The upshot – Stage III: When I tried to go back to school, I couldn't get a letter of recommendation. My applications, except for one, for graduate school were rejected with that the cited reason. The exception was University of Michigan. A professor from UM, who had been visiting MSU while I was there, knew of my situation. Luckily he was on the committee for evaluating graduate students.

My eventual thesis advisor, D. J. Lewis, suggested that they likely knew more about my story, during my time at MSU, than did I. I suspect Kelly was a pain to others, too.

UM didn't at first offer me a scholarship, and, Lord knows, I had an exceedingly poor background for seeking a degree in Mathematics. Still, I went to UM in 1964, and within a short time they procured for me a Rackam Fellowship and an NSF Graduate Fellowship. My degree – untainted by any problems this time – came in June 1967, and I did a two year post-doctoral at the Institute for Advanced Study. That was already quite an honor, though Peggy has to turn that into something strange and unlikely related to Einstein.

Although I am an unlikely academic, for the whole business is almost beyond belief political, there were a string of successes into my early career, including the offer of Tenure at University of Chicago when I was 26. No success, however, seemed to mean more, than impressing Max Graff.

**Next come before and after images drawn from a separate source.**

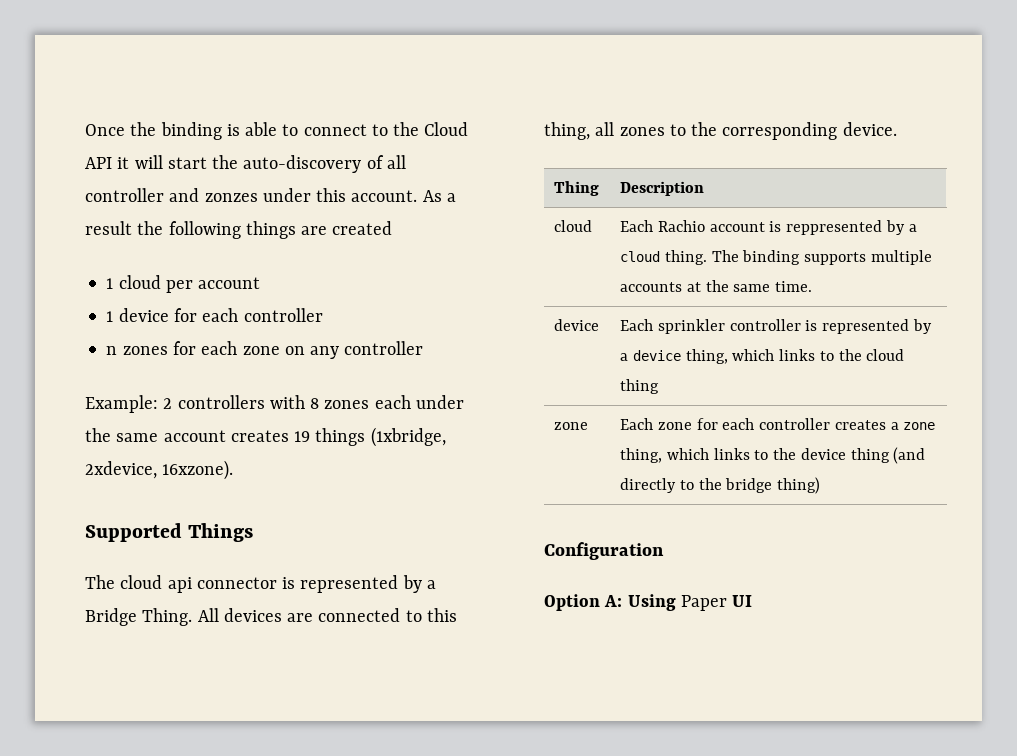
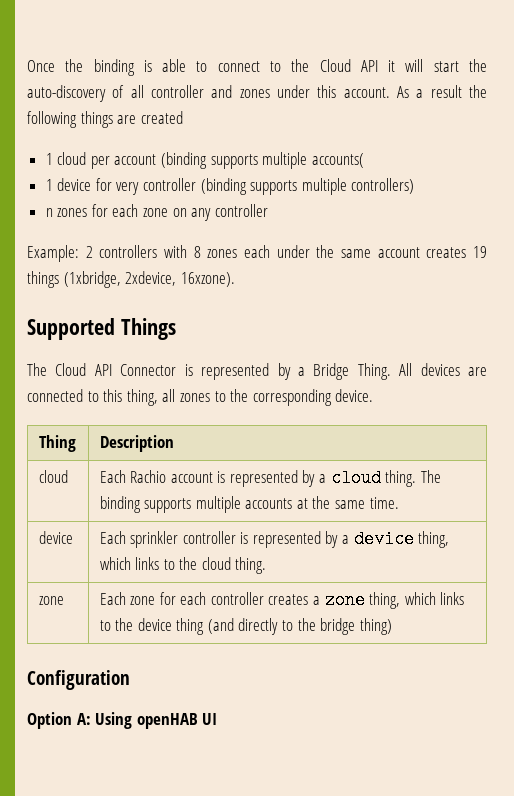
[204,193,258,202] zonzes -> [239,89,270,98] zones
(261, 283) none -> [161,152,364,169] (binding supports multiple accounts(
[202,308,323,322] each controller -> [116,178,415,195] very controller (binding supports multiple controllers)
[120,575,277,593] cloud api connector -> [55,363,177,376] Cloud API Connector
[786,220,883,235] reppresented -> [229,470,298,487] represented
[620,379,660,394] thing -> [235,557,267,574] thing.
[680,595,727,611] Paper -> [136,713,198,729] openHAB

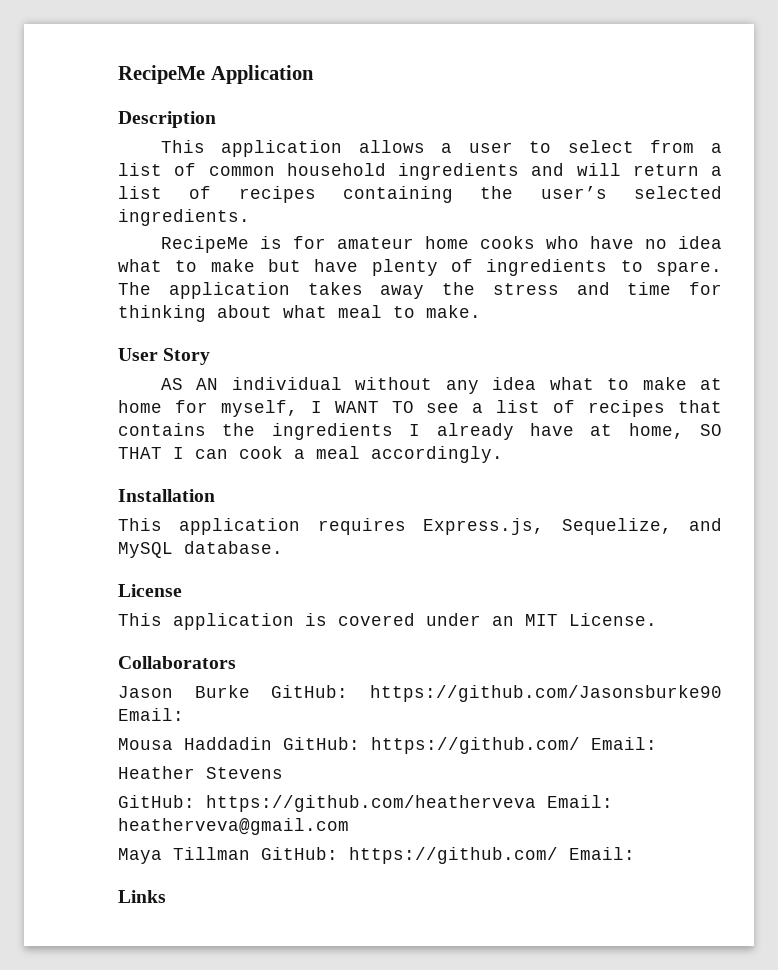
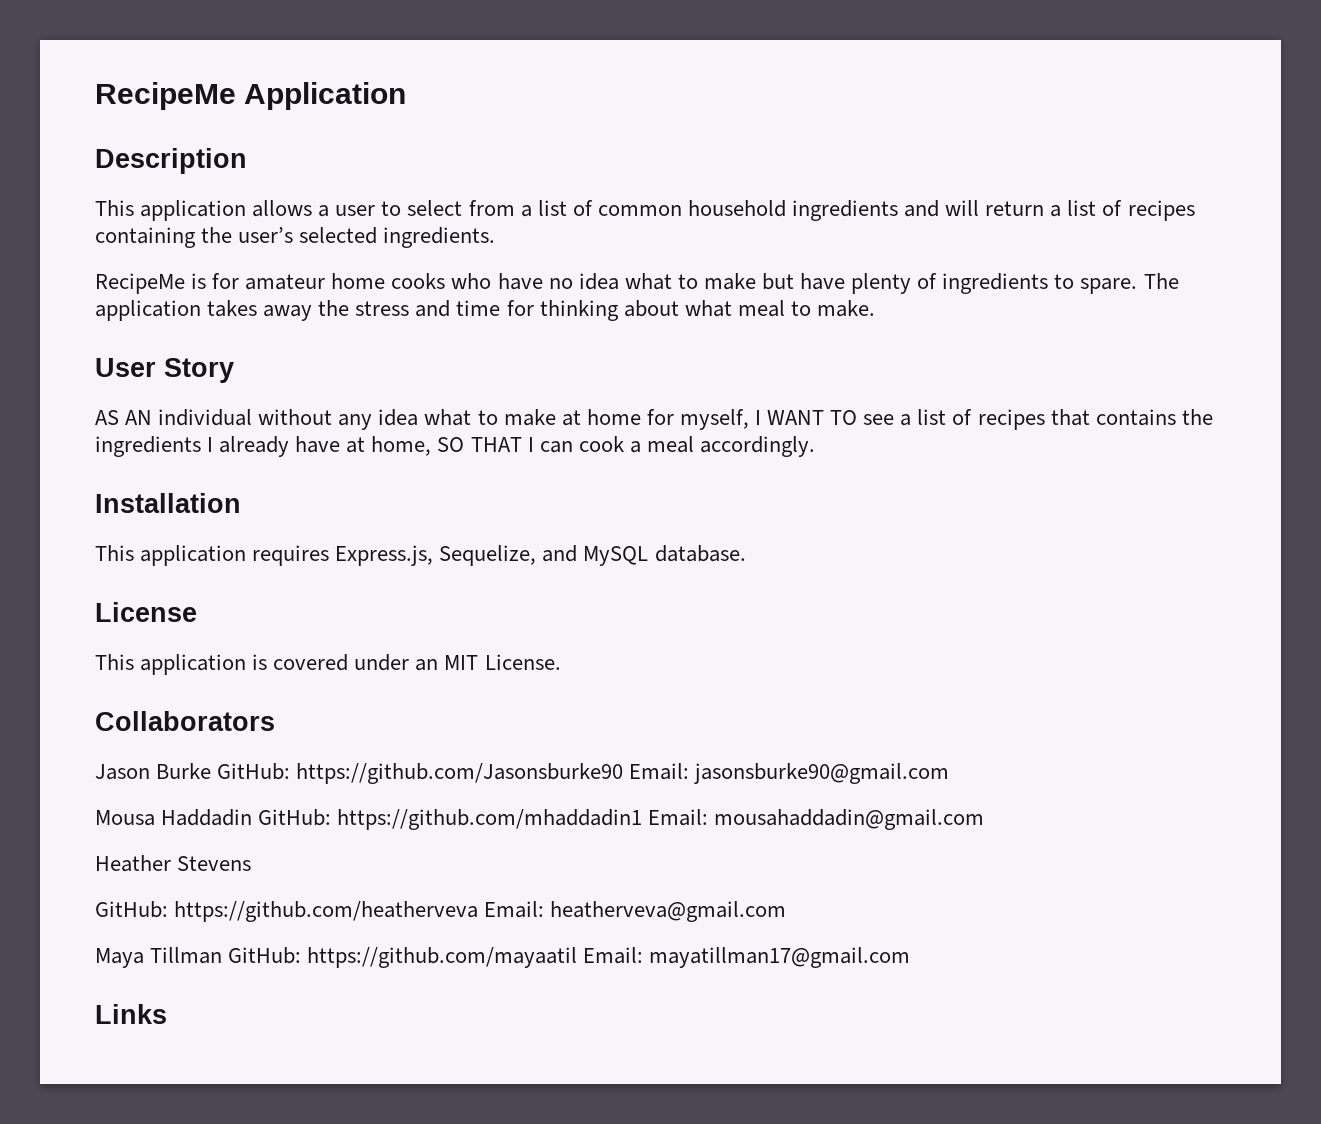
(184, 714) none -> [694,763,950,784] jasonsburke90@gmail.com
[371,737,657,754] https://github.com/ Email: -> [337,809,985,830] https://github.com/mhaddadin1 Email: mousahaddadin@gmail.com
[349,847,635,864] https://github.com/ Email: -> [307,947,911,968] https://github.com/mayaatil Email: mayatillman17@gmail.com

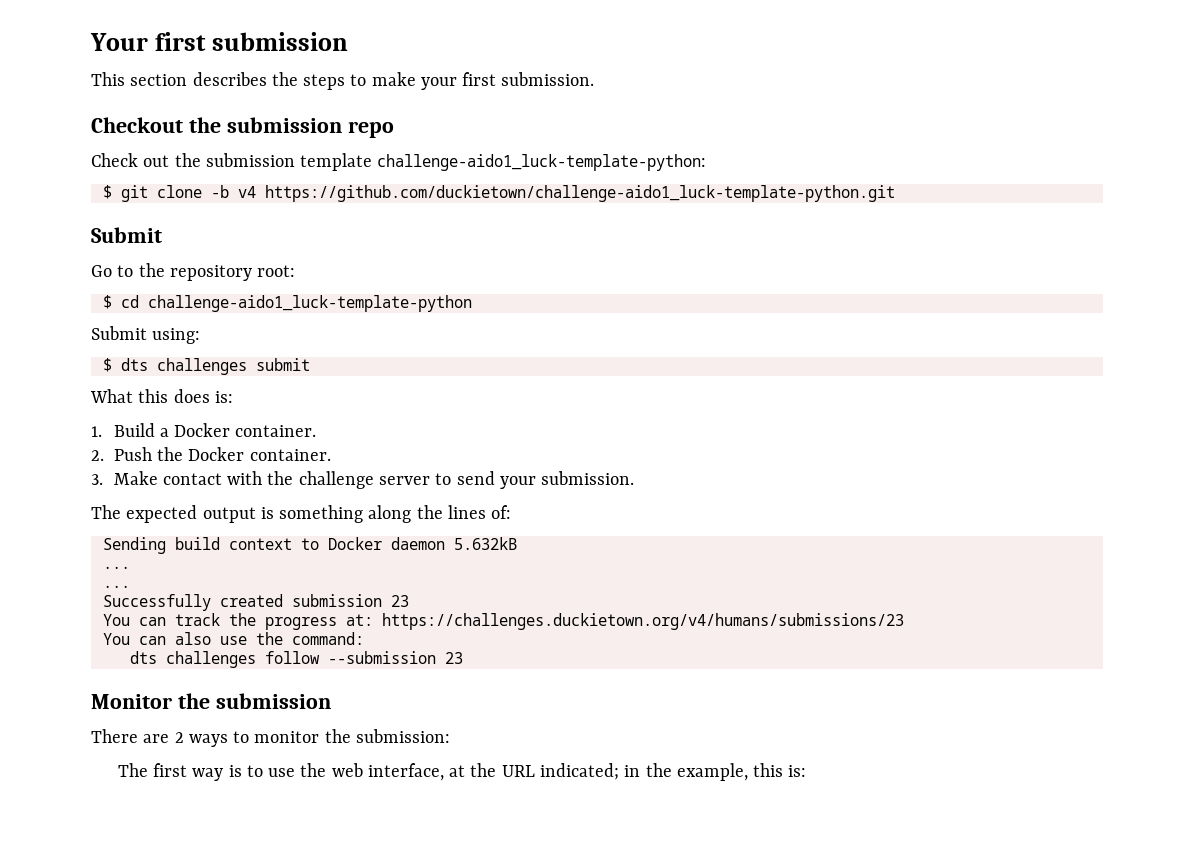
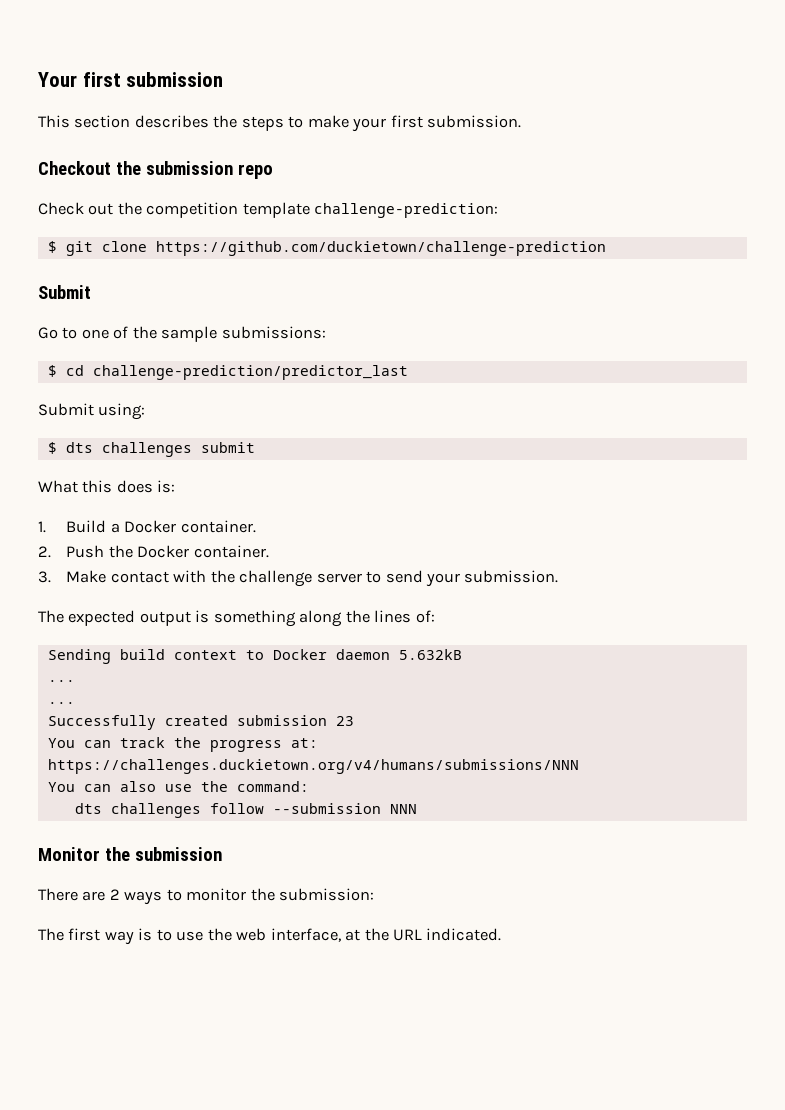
[205,153,707,171] submission template challenge-aido1_luck-template-python: -> [146,202,499,218] competition template challenge-prediction:
[210,185,895,202] -b v4 https://github.com/duckietown/challenge-aido1_luck-template-python.git -> [155,241,606,256] https://github.com/duckietown/challenge-prediction
[138,263,296,281] the repository root: -> [81,326,326,342] one of the sample submissions:
[147,295,472,312] challenge-aido1_luck-template-python -> [92,365,408,380] challenge-prediction/predictor_last
[381,613,904,630] https://challenges.duckietown.org/v4/humans/submissions/23 -> [47,759,579,774] https://challenges.duckietown.org/v4/humans/submissions/NNN
[444,652,463,664] 23 -> [389,804,417,814] NNN
[540,763,807,781] indicated; in the example, this is: -> [426,928,502,941] indicated.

When visiting the Graff home when we were first at UM, I was repeatedly told, in most certain terms, that I couldn't possibly have what it takes to get a PhD degree at UM. A friendly secretary (that's what we called Administrative Assistants then) one day told she had gotten a call from someone seeking information on me. It was my father-in-law. She assured me she steered him to someone who knew me. From that day on Max's attitude changed, to near awe. UM meant a lot to him. He had been slated to go there until his father demanded he take over a Ford Dealership in Flint.

Still, being from such a dysfunctional home, meant I lacked any connections, or training in the academic life, and even more so, didn't really like its sucking up to prestige. I continued to get in serious trouble, and had an unending series of adventures that assured I would be considered one of the most unusual of mathematicians.

I was 100% a researcher. While I knew personally a tremendous number of the most famous of mathematicians, it was an alien world to me. Still, like any mathematician, I get the usual response from a world insecure about mathematics and science, whereby almost anything I do is sneared at as being the result of my being a mathematician.

On the other hand, I was always empathetic to the problems of teaching and learning. In that context, I found educators would assume I was low on the totem pole of the places I held positions: Stony Brook, UC Irvine, University of Florida, and Hebrew University. Having been a full professor very early, having had four famous fellowships – despite the lack of politics, and having always had a very high salary, starting with that at Stony Brook, any reasonable evalution would show that was wrong.

Perception is an astonishing thing. Probably I was impervious to it, for no one I ever met was more famous than TC.